START Records

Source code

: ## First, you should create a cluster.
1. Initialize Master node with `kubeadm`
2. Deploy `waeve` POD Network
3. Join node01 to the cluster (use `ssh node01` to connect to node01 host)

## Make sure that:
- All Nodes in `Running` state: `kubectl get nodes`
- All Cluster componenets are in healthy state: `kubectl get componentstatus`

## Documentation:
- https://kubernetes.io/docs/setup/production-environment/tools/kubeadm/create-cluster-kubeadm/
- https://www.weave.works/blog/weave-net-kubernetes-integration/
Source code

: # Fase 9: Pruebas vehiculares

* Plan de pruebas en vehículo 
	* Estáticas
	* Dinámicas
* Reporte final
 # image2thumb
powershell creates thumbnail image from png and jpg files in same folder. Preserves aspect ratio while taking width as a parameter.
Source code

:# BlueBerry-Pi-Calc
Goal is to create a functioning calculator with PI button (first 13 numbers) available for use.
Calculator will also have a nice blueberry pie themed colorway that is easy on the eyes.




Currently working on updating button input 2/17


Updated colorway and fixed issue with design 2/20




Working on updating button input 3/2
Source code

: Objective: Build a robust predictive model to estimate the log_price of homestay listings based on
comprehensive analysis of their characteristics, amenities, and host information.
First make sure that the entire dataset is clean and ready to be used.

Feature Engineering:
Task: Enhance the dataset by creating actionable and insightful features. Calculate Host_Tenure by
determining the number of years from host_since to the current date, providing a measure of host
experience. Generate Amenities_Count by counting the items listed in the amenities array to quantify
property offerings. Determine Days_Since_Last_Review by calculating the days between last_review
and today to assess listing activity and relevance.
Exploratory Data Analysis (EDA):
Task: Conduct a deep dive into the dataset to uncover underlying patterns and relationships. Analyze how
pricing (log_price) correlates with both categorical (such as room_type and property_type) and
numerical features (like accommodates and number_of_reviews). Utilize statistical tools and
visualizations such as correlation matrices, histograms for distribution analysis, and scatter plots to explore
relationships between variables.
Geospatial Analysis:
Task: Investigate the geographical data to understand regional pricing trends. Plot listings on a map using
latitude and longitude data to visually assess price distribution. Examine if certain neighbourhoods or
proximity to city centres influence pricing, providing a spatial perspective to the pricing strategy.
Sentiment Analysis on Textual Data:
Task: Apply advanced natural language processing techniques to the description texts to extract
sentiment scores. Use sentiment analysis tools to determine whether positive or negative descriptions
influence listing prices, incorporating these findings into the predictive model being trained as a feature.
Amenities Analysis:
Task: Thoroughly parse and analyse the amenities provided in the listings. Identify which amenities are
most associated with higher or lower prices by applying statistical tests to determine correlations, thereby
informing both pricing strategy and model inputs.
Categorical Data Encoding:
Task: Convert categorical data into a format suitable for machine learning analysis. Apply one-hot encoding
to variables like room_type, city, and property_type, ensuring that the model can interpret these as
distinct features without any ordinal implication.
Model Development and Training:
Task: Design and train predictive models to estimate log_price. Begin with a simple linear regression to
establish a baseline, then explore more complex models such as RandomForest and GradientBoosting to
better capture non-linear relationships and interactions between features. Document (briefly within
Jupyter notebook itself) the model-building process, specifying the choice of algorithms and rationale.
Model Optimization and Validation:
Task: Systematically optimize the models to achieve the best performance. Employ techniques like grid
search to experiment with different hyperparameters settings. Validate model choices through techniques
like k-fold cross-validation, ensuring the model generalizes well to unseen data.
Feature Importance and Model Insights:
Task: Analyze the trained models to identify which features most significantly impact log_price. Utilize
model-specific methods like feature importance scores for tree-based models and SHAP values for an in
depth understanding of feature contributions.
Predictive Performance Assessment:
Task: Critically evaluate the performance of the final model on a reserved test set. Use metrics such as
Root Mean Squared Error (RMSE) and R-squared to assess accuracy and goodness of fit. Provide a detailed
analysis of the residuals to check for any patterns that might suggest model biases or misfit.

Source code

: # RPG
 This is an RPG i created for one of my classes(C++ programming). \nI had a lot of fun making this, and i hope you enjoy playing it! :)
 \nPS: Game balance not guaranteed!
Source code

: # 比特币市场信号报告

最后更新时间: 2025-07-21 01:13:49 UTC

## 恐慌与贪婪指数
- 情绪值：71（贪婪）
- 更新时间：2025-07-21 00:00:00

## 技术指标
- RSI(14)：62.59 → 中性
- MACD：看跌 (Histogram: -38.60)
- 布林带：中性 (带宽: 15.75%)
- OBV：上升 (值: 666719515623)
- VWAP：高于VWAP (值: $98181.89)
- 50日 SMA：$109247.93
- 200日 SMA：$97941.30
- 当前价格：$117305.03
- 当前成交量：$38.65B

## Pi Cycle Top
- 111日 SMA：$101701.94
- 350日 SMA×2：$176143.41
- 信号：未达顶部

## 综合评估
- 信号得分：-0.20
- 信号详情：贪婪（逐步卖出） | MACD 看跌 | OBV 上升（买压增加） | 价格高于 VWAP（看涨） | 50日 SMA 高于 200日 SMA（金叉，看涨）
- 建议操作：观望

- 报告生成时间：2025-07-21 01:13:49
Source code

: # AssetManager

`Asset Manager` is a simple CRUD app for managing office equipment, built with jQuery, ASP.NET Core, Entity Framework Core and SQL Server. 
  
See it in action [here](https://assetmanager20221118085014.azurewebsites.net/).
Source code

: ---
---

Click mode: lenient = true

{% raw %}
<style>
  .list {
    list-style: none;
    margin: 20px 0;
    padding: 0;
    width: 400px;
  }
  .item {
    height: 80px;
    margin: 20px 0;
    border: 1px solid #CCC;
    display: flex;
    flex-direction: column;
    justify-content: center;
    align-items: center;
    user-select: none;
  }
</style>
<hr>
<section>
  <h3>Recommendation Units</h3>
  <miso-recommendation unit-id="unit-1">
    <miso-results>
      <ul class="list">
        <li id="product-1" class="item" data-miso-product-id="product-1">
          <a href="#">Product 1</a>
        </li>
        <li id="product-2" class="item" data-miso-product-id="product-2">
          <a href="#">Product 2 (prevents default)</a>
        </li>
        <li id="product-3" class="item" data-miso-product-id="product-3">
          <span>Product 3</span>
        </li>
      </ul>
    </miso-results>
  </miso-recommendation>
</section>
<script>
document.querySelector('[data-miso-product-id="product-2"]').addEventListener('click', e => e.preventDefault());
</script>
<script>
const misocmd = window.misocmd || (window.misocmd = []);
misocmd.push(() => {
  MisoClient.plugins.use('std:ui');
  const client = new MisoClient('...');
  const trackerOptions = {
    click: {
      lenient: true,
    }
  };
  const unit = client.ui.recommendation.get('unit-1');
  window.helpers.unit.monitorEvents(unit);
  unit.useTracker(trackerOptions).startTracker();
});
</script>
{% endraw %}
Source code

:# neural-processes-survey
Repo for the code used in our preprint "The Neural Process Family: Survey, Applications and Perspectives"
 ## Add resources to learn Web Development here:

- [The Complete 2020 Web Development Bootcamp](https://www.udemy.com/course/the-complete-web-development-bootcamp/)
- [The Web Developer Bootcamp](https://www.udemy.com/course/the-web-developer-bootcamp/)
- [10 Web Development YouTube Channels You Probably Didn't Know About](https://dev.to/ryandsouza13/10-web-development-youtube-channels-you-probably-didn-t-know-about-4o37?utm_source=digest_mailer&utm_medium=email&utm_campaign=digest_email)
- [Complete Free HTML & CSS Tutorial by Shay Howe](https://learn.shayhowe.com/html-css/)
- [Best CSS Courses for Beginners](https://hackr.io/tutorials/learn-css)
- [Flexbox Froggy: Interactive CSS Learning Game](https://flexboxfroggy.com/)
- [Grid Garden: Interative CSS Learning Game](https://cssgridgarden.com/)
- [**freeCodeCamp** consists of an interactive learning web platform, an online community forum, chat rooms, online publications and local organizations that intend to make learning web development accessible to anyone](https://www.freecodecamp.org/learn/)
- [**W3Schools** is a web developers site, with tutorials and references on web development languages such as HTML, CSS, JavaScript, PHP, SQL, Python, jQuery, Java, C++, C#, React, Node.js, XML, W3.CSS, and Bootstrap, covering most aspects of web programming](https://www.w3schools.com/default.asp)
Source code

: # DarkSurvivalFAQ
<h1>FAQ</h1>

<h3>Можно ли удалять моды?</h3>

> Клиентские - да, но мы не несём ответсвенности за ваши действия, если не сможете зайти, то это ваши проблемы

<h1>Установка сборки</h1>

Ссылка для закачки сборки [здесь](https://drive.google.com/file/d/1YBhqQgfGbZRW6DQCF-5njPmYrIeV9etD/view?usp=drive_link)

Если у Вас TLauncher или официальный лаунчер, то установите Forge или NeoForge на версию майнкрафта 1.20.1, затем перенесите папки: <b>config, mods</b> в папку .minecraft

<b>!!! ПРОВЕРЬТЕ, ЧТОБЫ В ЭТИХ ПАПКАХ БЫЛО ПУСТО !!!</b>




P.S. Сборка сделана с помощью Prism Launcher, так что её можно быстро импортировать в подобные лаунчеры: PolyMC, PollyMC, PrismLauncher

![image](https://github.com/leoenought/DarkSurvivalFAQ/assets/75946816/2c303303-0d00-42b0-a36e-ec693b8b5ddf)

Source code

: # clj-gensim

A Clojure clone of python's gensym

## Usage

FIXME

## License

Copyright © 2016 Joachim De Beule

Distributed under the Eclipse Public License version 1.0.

END Records

To do
Echo every line of the entries exactly, from the line containing "## Pi Cycle Top" down through the line containing "and SQL Server.", with both of those lines included.

Response to the task
## Pi Cycle Top
- 111日 SMA：$101701.94
- 350日 SMA×2：$176143.41
- 信号：未达顶部

## 综合评估
- 信号得分：-0.20
- 信号详情：贪婪（逐步卖出） | MACD 看跌 | OBV 上升（买压增加） | 价格高于 VWAP（看涨） | 50日 SMA 高于 200日 SMA（金叉，看涨）
- 建议操作：观望

- 报告生成时间：2025-07-21 01:13:49
Source code

: # AssetManager

`Asset Manager` is a simple CRUD app for managing office equipment, built with jQuery, ASP.NET Core, Entity Framework Core and SQL Server. 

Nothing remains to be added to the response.